FACELESS – Awful Parisian nightclubs in the late nineteen eighties, Bridget Lahai getting stabby with a syringe and someone else’s eye, Anton Diffring moaning about The French, some brute finishing a chainsaw decap with a morbid kiss… none of these snapshots captures the wonky essence of ‘Faceless’, which manages to be badly off-centre whilst seeming, for Franco, somehow quite digestible. Mainstream? Franco? Frankie, are you sure you’ve got it right? The theme song, done by a terrible George Michael impersonator, gives evidence for both sides of the argument. “Destination nowhere…” Exactly. I always enjoy revisiting this piece of cockeyed tat, and the newish Severin blu ray looks very nice.

THE DRONE – Said drone is the favoured tool of a serial killer who, struck by lightning, undergoes a B movie mandated transference of souls and ends up with a shiny new body to hover around in. I bet loads of people fantasise about being drones and remote-controlled aeroplanes, they just don’t let on about it. ‘The Drone’ is quite odd in some ways, one which seems to qualify its relentless and impossible-not-to-acknowledge-silliness with a tone of equally incessant deadpan. Personally, I thought it was hilarious, but I kept wishing it’d just go for it. A few notches of bad taste short of ‘weird new anti-classic’ status, but as it is it’s worth a watch.

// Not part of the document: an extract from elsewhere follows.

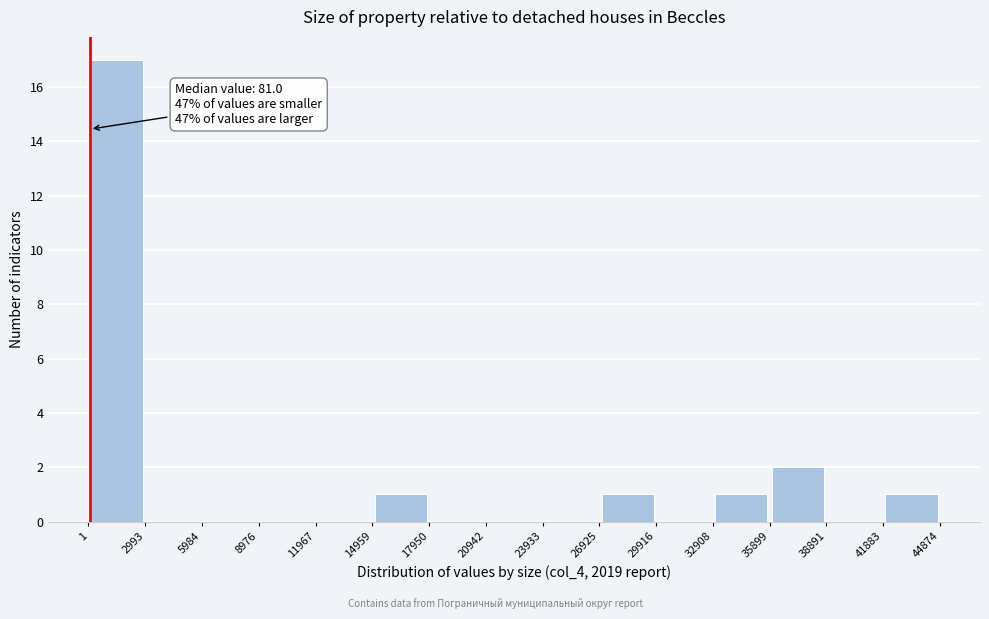

Over which range of the x-axis is the bar tallest?

1 to 2993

COLD SKIN – Xavier Gens was known for his French New Wave Of Pseudo-Transgressive Splatter offering ‘Frontiere(s)’, basically a ‘Hostel’-era take on the whole backwoods Nazi cannibal thing, a perennial problem near the Franco-Belgian border I’m led to believe. ‘Cold Skin’ is different, a relatively subdued take on otherness, isolation and madness set on an island whose inhabitants include two men and some worrying amphibians. I would say that it’s another one that nods towards old HPL, but apparently it’s an adaption of a novel by Albert Pinol. It does well with an atmosphere of craggy desolation, and it’s interesting that it predates some aspects of the more widely regarded ‘The Lighthouse’.